Peter ve Annie dağcılık konusunda uzman iki kardeştir. Babalarını bir kaza sonucu kaybetmelerinden sonra Annie babasına daha yakın olacağını düşündüğü için dağcılığa devam edeken, Peter fotoğrafcılığa başlamıştır. Yıllar sonra iki kardeş K2 dağının ana kampında karşılaşırlar. Annie dağa tırmanmak isteyen ünlü zenginlerden John Vaughn'un ekibindedir. Ekip tırmanışa geçtikten kısa bir süre sonra hava bozmaya başlar. Fakat Vaugh geri dönme çağrılarına uymaz ve teklif ettiği para ile dağcıları ikna eder. Ancak beklenen olur ve dağcılar dağda mahsur kalır. Uzun süredir tırmanış yapmayan Peter ekibini toplar ve başta kardeşi olmak üzere herkesi kurtarmak zorundadır ama bu kolay bir iş olmayacaktır.
Dünyanın en tehlikeli dağı olarak bilinen K2 dağı zirvesine çıkmak için yola koyulan 11 kişinin ölümü üzerine yapılan bir belgesel-film. 2008 yılında meydana gelen bu olay dağcılık tarihine damgasını vuran en ölümcül günler arasında kabul edilir.

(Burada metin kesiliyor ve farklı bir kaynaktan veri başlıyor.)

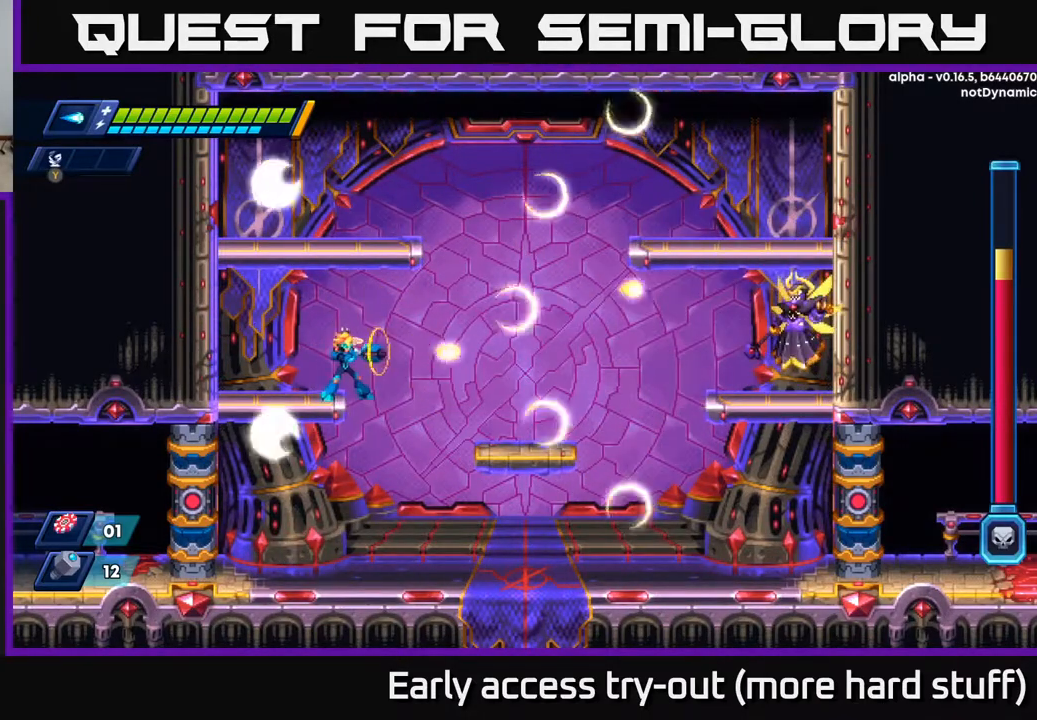
{"buttons": ["X"], "right_stick": "center", "events": [[83, "X", "up"], [200, "X", "down"], [300, "X", "up"], [417, "X", "down"]]}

Henri Troyat'ın romanından uyarlanan film, Paris seferi sırasında dağlara çakılan bir uçağın yolcularını arayanların arasına katılan 'dağlara küsmüş' bir adamın yaşadıklarını anlatıyor. Dağcı filminde Stallone’yi ağırlayan İtalyan Alpleri, bu filmde de tercih edilen çekim yeridir. "Fedakar Dağcı", 40 yıl öncesinin dağ filmi nasıl oluyormuş diye merak edenlere... Üstelik oyuncuları da yabana atılır gibi değil.
Jonathan bir üniversitede profesörlük yapmaktadır. Ancak bu iş devletin suikastçısı olarak çalışan Jotnathan için gizli bir kimlik niteliğine sahip formalite icabı bir görevden başka bir şey değildir. Aynı zamanda dağcı olan Jonathan'ın yakın bir arkadaşı öldürülünce emeklilik yaşantısını bir kenara bırakarak arkadaşını öldüren ajanın peşine düşmek zorunda kalır. Bu av Jonathan'ı, içlerinden biri aradığı adam olan ancak kimliğini henüz bilinmeyen bir grup dağcıyla birlikte İsviçre Alpleri'ne nefes kesici bir maceraya sürükler.
Messner kardeşlerin hikayesi... 1970 yılında iki kardeş, Reinhold ve Günther Messner, sonu ölümle bitecek olan bir tırmanışa başlarlar. Tırmanış sırasında küçük kardeş Günther çığ altında kalarak yaşamını kaybeder ama ölümü ardındaki sorular bugün bile devam etmektedir. Reinhold Messner'in başarı dolu hayat hikayesine ortak olun. Dünya'da tırmanması en tehlikeli dağlardan biri olarak kabul edilen Nanga Parbat Dağı 8.126 metre ile dünyanın en yüksek 9. dağıdır.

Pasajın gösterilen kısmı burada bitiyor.